I keep thinking I’ve said pretty much all I have to say about dub, toasting and reggae, and then something is reissued I feel obliged to pay attention to or something I want to draw attention to. Dennis Alcapone’s Forever Version, for example, makes explicit hip-hop’s Jamaican roots. Dennis Alcapone was one of the first toasters to record, jumping in during instrumental spaces to rhyme, exhort the dancers and shout out phrases that serve as counterpoint to the song and the rhythm. His “scrub it baby, scrub it” is akin to the early nonsense syllables of rap when the DJ was the star, not the MC. You can weary of his trademark “Yeah yeah YAYYYYY,” but the toaster’s interaction with the singers on the songs is largely unprecedented and has few followers outside of Jamaica. The high points: “Midnight Version,” which features Alcapone toasting over a reggae version of “Everybody’s Talkin’,” and his sense of rhythm on “El Paso.”
The Lone Ranger’s On the Other Side of Dub was first released in 1977, and by then the dub tracks that the vocalists sang/spoke over had been cleaned of extraneous vocals and a good deal of the midrange. Horns give the song a hint of form, and the slinky, throbbing bass leads the song. Usually, I prefer the dub tracks without any vocals, but the dub tracks aren’t psychedelic enough to move me and they sound a little cramped. As is the case with many of the Heartbeat reissues, I’m glad this is in the world and that reggae’s history remains available, but this isn’t so distinctive a chapter in that I’ll return to it often.

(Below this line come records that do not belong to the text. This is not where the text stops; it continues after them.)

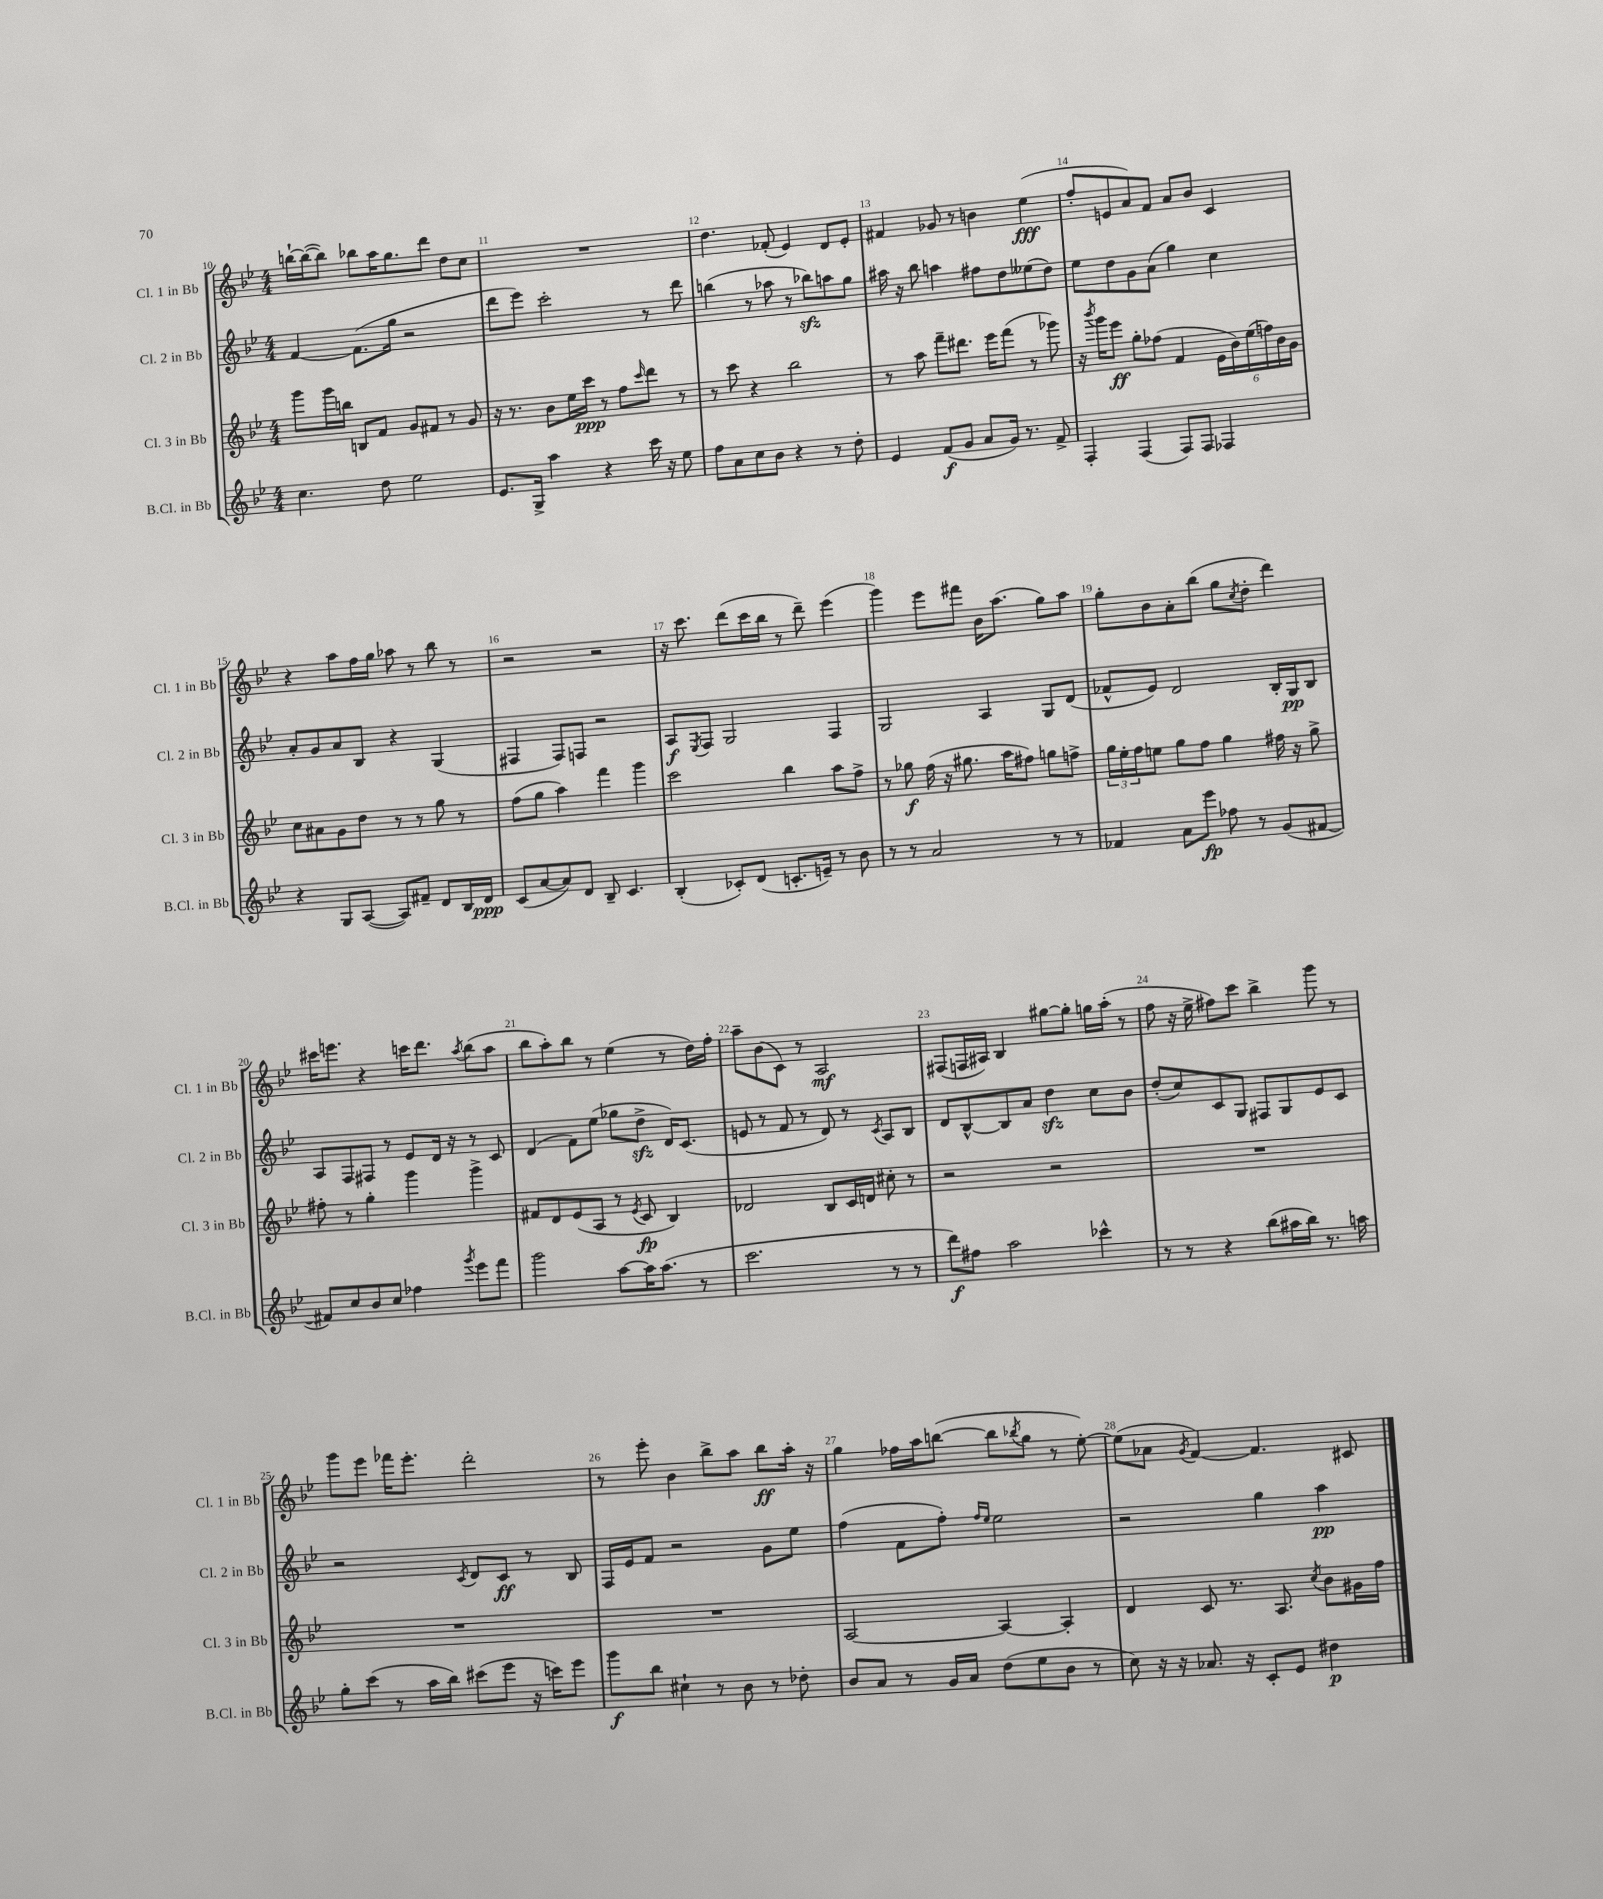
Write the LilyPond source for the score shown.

<<
\new StaffGroup <<
\new Staff = "s0" \with { instrumentName = "Cl. 1 in Bb" shortInstrumentName = "Cl. 1 in Bb" } {
    \clef treble \key bes \major \numericTimeSignature \time 4/4
    b''16~-! b''16~( b''8) bes''8 a''16 g''8. d'''8 d''8 c''8 |
    R1 |
    d''4. fes'8-.( ees'4) d'8 ees'8-. |
    fis'4 ges'8 r8 b'4 ees''4\fff( |
    f''8-. e'8 a'8) f'8 a'8 bes'8 c'4 |
    r4 a''8 f''16 g''16 aes''8 r8 bes''8 r8 |
    r2 r2 |
    r16 c'''8. d'''8( c'''16 bes''16 r8 d'''8--) ees'''4( |
    g'''4) ees'''8 fis'''8 bes'16 a''8.( g''8) a''8 |
    g''8-. bes'8 a'8-. bes''8( g''8 \acciaccatura { c''8 } d''8-. d'''4) |
    cis'''16 e'''8. r4 c'''16 d'''8. \acciaccatura { a''8 } bes''8( a''8 |
    bes''8 a''8-.) bes''8 r8 ees''4( r8 d''16) f''16-. |
    a''8-- bes'8( c'8) r8 a2\mf |
    fis8( f16 ais16) bes4 gis''8~ gis''8-. g''16 a''16-.( r8 |
    f''8 r16 ees''16-> fis''8) c'''8 bes''4-> g'''8 r8 |
    g'''8 ees'''8 fes'''16 ees'''8.-. d'''2-. |
    r8 ees'''8-. bes'4 bes''8-> a''8 bes''8\ff a''16-. r16 |
    g''4 fes''16 a''16 b''8~( b''8 \acciaccatura { bes''8 } g''8 r8 ees''8~-.) |
    ees''8( aes'8 \acciaccatura { g'8 } f'4~) f'4. cis'8 \bar "|." |
}
\new Staff = "s1" \with { instrumentName = "Cl. 2 in Bb" shortInstrumentName = "Cl. 2 in Bb" } {
    \clef treble \key bes \major \numericTimeSignature \time 4/4
    f'4~ f'8.( g''16 r2 |
    d'''8 ees'''8) c'''2-. r8 d'''8 |
    b''4( r8 aes''8 r8 bes''8\sfz) a''8 g''8 |
    ais''16 r16 bes''8 a''4 fis''8 d''8 eeses''8( d''8) |
    ees''8 d''8 g'8 a'8( g''4) c''4 |
    a'8-. g'8 a'8 bes8 r4 g4( |
    fis4 fis8) f8 r2 |
    a8\f \acciaccatura { ees8 } f8 g2 f4 |
    g2 a4 g8 d'8( |
    fes'8-^ ees'8) d'2 bes16-. g16\pp bes8 |
    a8 f8 fis8 r8 ees'8 d'16 r16 r8 c'8 |
    d'4( f'8) ees''8( ges''8 d''8->\sfz d'16) c'8.( |
    e'8 r8 f'8 r8 d'8) r8 \acciaccatura { c'8 } a8 bes8 |
    d'8 bes8~-^ bes8 a'8 d''4\sfz c''8 bes'8 |
    d''8-.( c''8) c'8 g8 fis8 g8 ees'8 c'8 |
    r2 \acciaccatura { c'8 } d'8 c'8\ff r8 bes8 |
    f16 ees'16 f'8 r2 g'8 ees''8 |
    f''4( f'8 f''8-.) \grace { f''16 ees''16 } ees''2 |
    r2 g''4 a''4\pp \bar "|." |
}
\new Staff = "s2" \with { instrumentName = "Cl. 3 in Bb" shortInstrumentName = "Cl. 3 in Bb" } {
    \clef treble \key bes \major \numericTimeSignature \time 4/4
    g'''8 g'''16 b''16 b8 f'8 g'8 fis'8 r8 g'8 |
    r16 r8. bes'8 ees''16 c'''16\ppp r8 f''8 \grace { c'''16 } d'''8 r8 |
    r8 c'''8 r4 bes''2 |
    r8 a''8 f'''8-- dis'''8. ees'''16 f'''8( r8 ges'''8) |
    r16 \acciaccatura { bes'''8 } g'''16 ees'''8\ff g''8-. fes''8( f'4 \tuplet 6/4 { ees'16 bes'16) ees''16( f''16) bes'16 g'16 } |
    c''8 ais'8 g'8 d''8 r8 r8 g''8 r8 |
    f''8( g''8 a''4) f'''4 g'''4 |
    c'''2 bes''4 a''8 f''8-> |
    r8 ges''8\f f''16( r16 gis''8. a''16 fis''8) g''8 f''8-> |
    \tuplet 3/2 { g''16 ees''16-. f''16 } e''8 g''8 f''8 g''4 fis''16 r16 g''8-> |
    fis''8-. r8 g''4-. g'''4 g'''4-> |
    fis'8 d'8 ees'8( a8 r8 \acciaccatura { ees'8 } c'8\fp bes4) |
    des'2 bes8 c'16 d'16 cis''8-. r8 |
    r2 r2 |
    R1 |
    R1 |
    R1 |
    a2~ a4~ a4-. |
    d'4 c'8 r8. a8. \acciaccatura { c''8 } bes'8 gis'16 f''16 \bar "|." |
}
\new Staff = "s3" \with { instrumentName = "B.Cl. in Bb" shortInstrumentName = "B.Cl. in Bb" } {
    \clef treble \key bes \major \numericTimeSignature \time 4/4
    c''4. d''8 ees''2 |
    ees'8. g16-> a''4 r4 c'''16 r16 ees''8 |
    f''8 a'8 c''8 bes'8 r4 r8 d''8-. |
    ees'4 f'8\f( g'8 a'8 g'16) r8. f'8-> |
    f4-. f4( f8) f8 fes4 |
    r4 g8 a8~( a8) fis'8-- d'8 bes16 d'16\ppp |
    c'8( a'8~ a'8) d'8 bes8-- c'4. |
    bes4-.( ces'8-.) d'8( c'8.-. e'16--) r8 bes'8 |
    r8 r8 a'2 r8 r8 |
    fes'4 a'8 ees'''8\fp fes''8 r8 g'8( fis'8~ |
    fis'8) c''8 bes'8 c''8 fes''4 \acciaccatura { g'''8 } ees'''8 f'''8 |
    g'''2 a''8~ a''16 a''8.( r8 |
    c'''2. r8 r8 |
    d'''8\f) fis''8 a''2 ces'''4-^ |
    r8 r8 r4 bes''8( ais''16 bes''16) r8. a''16 |
    g''8-. c'''8( r8 a''16 bes''16) cis'''8( ees'''8 r16 c'''16) ees'''8 |
    g'''8\f bes''8 cis''4-! r8 bes'8 r8 des''8-. |
    bes'8 a'8 r8 g'16 a'16 d''8( ees''8 bes'8 r8 |
    c''8) r16 r16 aes'8. r16 c'8-. ees'8 dis''4\p \bar "|." |
}
>>
>>
\layout { \context { \Score currentBarNumber = #10 \override BarNumber.break-visibility = ##(#f #t #t) barNumberVisibility = #all-bar-numbers-visible } }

For a lesser known story, try Summer Records in Toronto. Jamaican ex-pats found a reasonably welcoming community in Toronto, where Keith Brown started the label. Summer Records Anthology: 1974-1988 isn’t life-changing, but it exposes a body of work that has been unjustly overlooked. The best of it—the earliest songs, by Johnny Osborne, Bobby Gaynair and Earth, Roots & Water—are warm, dub-influenced tracks with a spiritual sense of soul in the vocals. There’s a lot of space and surprise in Brown’s dub productions—best illustrated by “One and Only One” by Adrian “Homer” Miller—more so than in many Jamaican producers from the same era.
That makes the last tracks particularly disappointing. Most of the album was recorded before 1979, and it makes a case for Brown as a distinctive musical voice developing on his own. The last two tracks come from 1988 and they show him dabbling with the sort of electro-reggae typified by Black Uhuru’s “Solidarity.” He seems to be trying on the trend of the day, but by comparison, the tracks sound simply thin and cheap. Fortunately, the rest of the album is consistently rewarding.